Stara kobieta zmęczonym ruchem otarła pot z czoła, spoglądając na nieruchome ciało męża leżącego na wozie. Od dawna nie mógł już wstać ze swojej prostej słomianej posłani, jeść bez pomocy, mówić tylko ciężko oddychał i patrzył mętnymi oczami w sufit.
Dla niej mąż od dawna był tylko ciężarem. Kiedyś był silnym mężczyzną, żywicielem, opiekunem. Lata zabrały mu wszystko. Teraz tylko zabierał ostatnie kęsy jedzenia, nie dając nic w zamian.
Pewnego dnia, po kolejnym dniu rąbania drewna, gdy nie mogła już znieść jęków i nieprzespanych nocy, postanowiła, iż dość. Wciągnęła męża na wóz i zawiozła go głęboko do lasu, gdzie, jak mówili ludzie, grasowały wilki. Zostawiła go pod starym, suchym dębem.

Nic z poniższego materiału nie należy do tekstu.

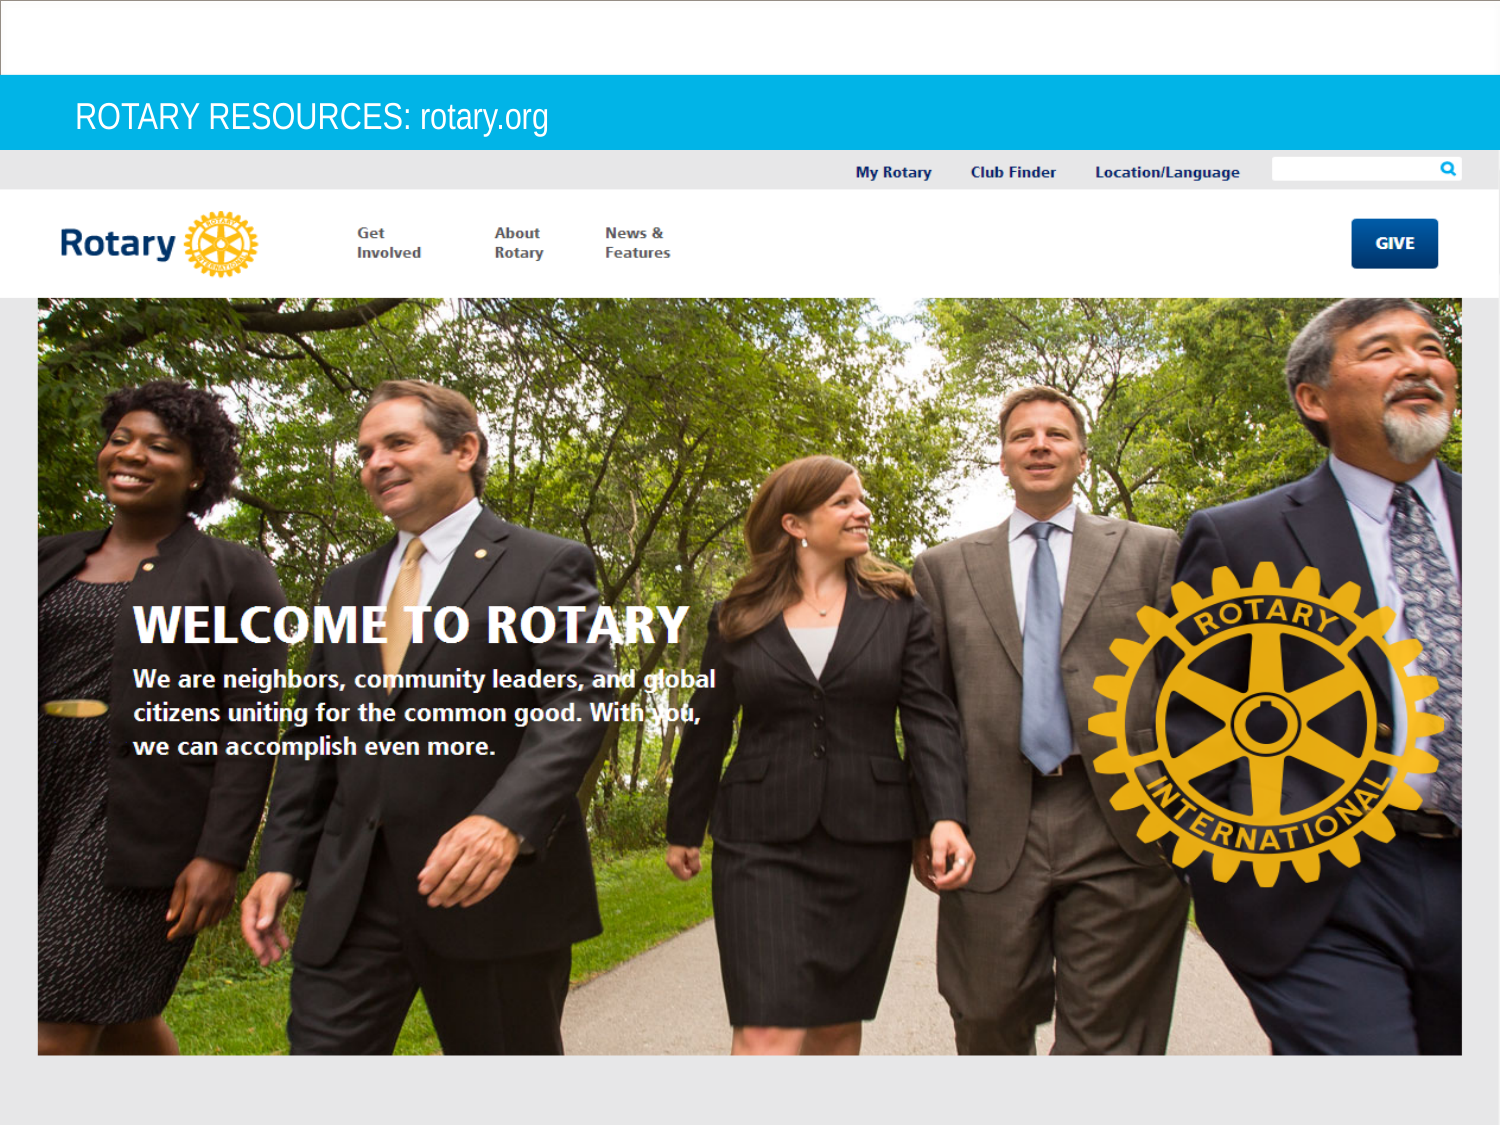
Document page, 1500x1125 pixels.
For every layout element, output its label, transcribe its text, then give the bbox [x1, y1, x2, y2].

Wybacz mi, stary szepnęła bez łez. Nie mam już siły… Przetrwaj, jeżeli potrafisz.
I odeszła.
Gdy ostatni skrzyp kół zamilkł w oddali, starzec zrozumiał jest sam. Zupełnie sam. W środku lasu, wśród głodnych wilków.
Zimno wżerało mu się w kości. Ziemia była wilgotna i lodowata, nocne powietrze kłuło w skórę.
Czuł ścisk w gardle. Nie mógł choćby krzyczeć, głos dawno go opuścił. Leżał tylko, wpatrując się w ciemne niebo między gałęziami. Był głodny, marzył o choćby kropli wody.
Lecz nagle usłyszał coś przerażającego…
Najpierw cicho jak pęknięcie gałęzi, jak ciche stąpania. Potem bliżej. Najpierw jeden, potem drugi, jeszcze jeden. Ciężkie kroki. A wiatr wył czy to jednak był wilk?
Starzec naprawdę się przestraszył. Serce waliło mu tak mocno, iż myślał, iż pęknie. Wilki. Zostawiła go tu, by rozszarpały go na strzępy.
Nagle z mroku wynurzyła się sylwetka. Szara, duża, z błyszczącymi oczami, w których tańczył zimny ogień. Wilk.
Zatrzymał się i patrzył na niego. Ale wtedy stało się coś nieoczekiwanego.
Starzec chciał zamknąć oczy, nie chciał widzieć bestii, ale nie mógł. To koniec pomyślał. Wilk mnie pożre żywcem.
Lecz wilk nie rzucił się na jego gardło, nie wyszczerzył kłów. Powoli podszedł bliżej, położył się obok tak blisko, iż starzec poczuł ciepło jego gęstej sierści.
Zwierzę wzięło głęboki oddech, zamknęło oczy i przestało się ruszać, tylko uszy czasem drgały.
Najpierw nie wierzył własnym zmysłom. Ale potem poczuł to ciepło mocne, żywe, bijące od boku wilka.
On, na pół martwy i skostniały, przytulił się do zwierzęcia.
Wilk nie odszedł. Wilk go ogrzał.
I tak przetrwali całą noc dwie stare istoty, zapomniane przez ludzi, które odnalazły się w ciemnym lesie.